DATA SECTION

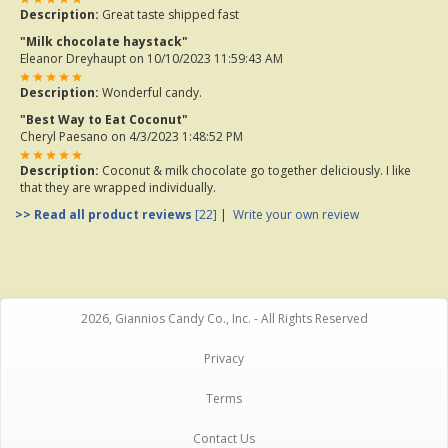
Description:
Great taste shipped fast
"Milk chocolate haystack"
Eleanor Dreyhaupt
on 10/10/2023 11:59:43 AM
Description:
Wonderful candy.
"Best Way to Eat Coconut"
Cheryl Paesano
on 4/3/2023 1:48:52 PM
Description:
Coconut & milk chocolate go together deliciously. I like
that they are wrapped individually.
>> Read all product reviews
[22]
|
Write your own review
2026, Giannios Candy Co., Inc. - All Rights Reserved
Privacy
Terms
Contact Us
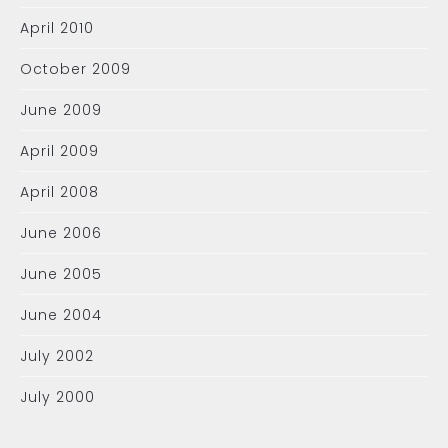
April 2010
October 2009
June 2009
April 2009
April 2008
June 2006
June 2005
June 2004
July 2002
July 2000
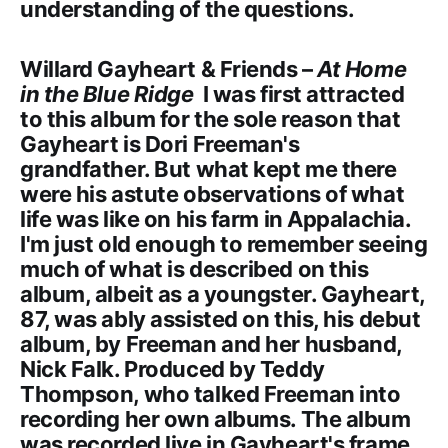
understanding of the questions.
Willard Gayheart & Friends –
At Home
in the Blue Ridge
I was first attracted
to this album for the sole reason that
Gayheart is Dori Freeman's
grandfather. But what kept me there
were his astute observations of what
life was like on his farm in Appalachia.
I'm just old enough to remember seeing
much of what is described on this
album, albeit as a youngster. Gayheart,
87, was ably assisted on this, his debut
album, by Freeman and her husband,
Nick Falk. Produced by Teddy
Thompson, who talked Freeman into
recording her own albums. The album
was recorded live in Gayheart's frame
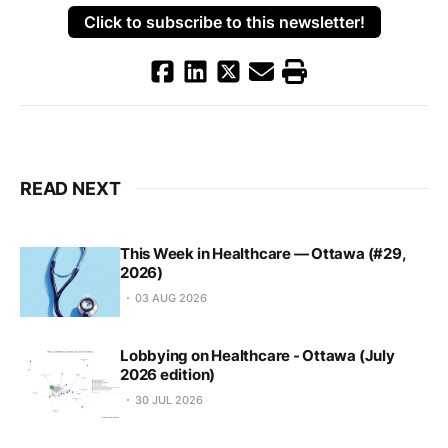
Click to subscribe to this newsletter!
READ NEXT
This Week in Healthcare — Ottawa (#29,
2026)
03 AUG 2026
Lobbying on Healthcare - Ottawa (July
2026 edition)
30 JUL 2026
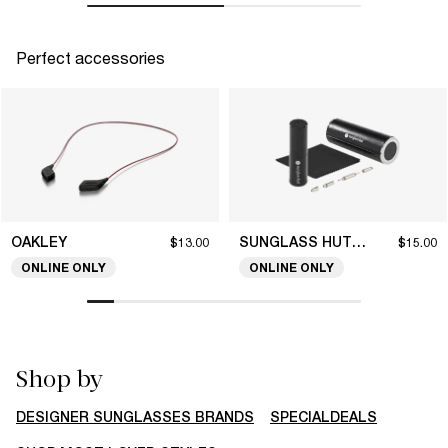
Perfect accessories
OAKLEY
SUNGLASS HUT COLLECTION
$13.00
$15.00
ONLINE ONLY
ONLINE ONLY
Shop by
DESIGNER SUNGLASSES BRANDS
SPECIALDEALS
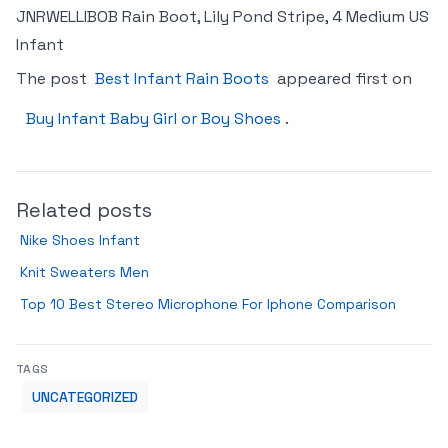
JNRWELLIBOB Rain Boot, Lily Pond Stripe, 4 Medium US
Infant
The post
Best Infant Rain Boots
appeared first on
Buy Infant Baby Girl or Boy Shoes
.
Related posts
Nike Shoes Infant
Knit Sweaters Men
Top 10 Best Stereo Microphone For Iphone Comparison
TAGS
UNCATEGORIZED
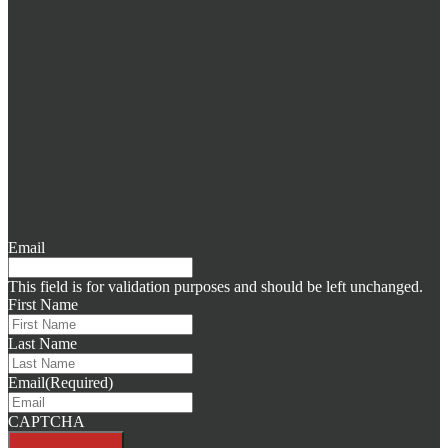
Email
This field is for validation purposes and should be left unchanged.
First Name
Last Name
Email
(Required)
CAPTCHA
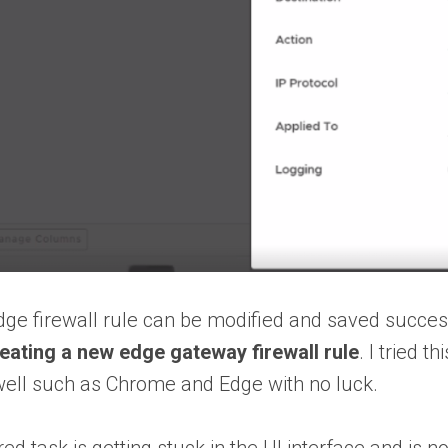
edge firewall rule can be modified and saved succe
eating a new edge gateway firewall rule
. I tried 
well such as Chrome and Edge with no luck.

EXERCISE
Keeping every word as it is, write out all the data and omit the pictures.

REPLY TO THE TASK
Description:
Great taste shipped fast
"Milk chocolate haystack"
Eleanor Dreyhaupt
on 10/10/2023 11:59:43 AM
Description:
Wonderful candy.
"Best Way to Eat Coconut"
Cheryl Paesano
on 4/3/2023 1:48:52 PM
Description:
Coconut & milk chocolate go together deliciously. I like
that they are wrapped individually.
>> Read all product reviews
[22]
|
Write your own review
2026, Giannios Candy Co., Inc. - All Rights Reserved
Privacy
Terms
Contact Us
April 2010
October 2009
June 2009
April 2009
April 2008
June 2006
June 2005
June 2004
July 2002
July 2000
understanding of the questions.
Willard Gayheart & Friends –
At Home
in the Blue Ridge
I was first attracted
to this album for the sole reason that
Gayheart is Dori Freeman's
grandfather. But what kept me there
were his astute observations of what
life was like on his farm in Appalachia.
I'm just old enough to remember seeing
much of what is described on this
album, albeit as a youngster. Gayheart,
87, was ably assisted on this, his debut
album, by Freeman and her husband,
Nick Falk. Produced by Teddy
Thompson, who talked Freeman into
recording her own albums. The album
was recorded live in Gayheart's frame
Click to subscribe to this newsletter!
READ NEXT
This Week in Healthcare — Ottawa (#29,
2026)
03 AUG 2026
Lobbying on Healthcare - Ottawa (July
2026 edition)
30 JUL 2026
Perfect accessories
OAKLEY
SUNGLASS HUT COLLECTION
$13.00
$15.00
ONLINE ONLY
ONLINE ONLY
Shop by
DESIGNER SUNGLASSES BRANDS
SPECIALDEALS
JNRWELLIBOB Rain Boot, Lily Pond Stripe, 4 Medium US
Infant
The post
Best Infant Rain Boots
appeared first on
Buy Infant Baby Girl or Boy Shoes
.
Related posts
Nike Shoes Infant
Knit Sweaters Men
Top 10 Best Stereo Microphone For Iphone Comparison
TAGS
UNCATEGORIZED
Email
This field is for validation purposes and should be left unchanged.
First Name
Last Name
Email
(Required)
CAPTCHA
edge firewall rule can be modified and saved succe
eating a new edge gateway firewall rule
. I tried 
well such as Chrome and Edge with no luck.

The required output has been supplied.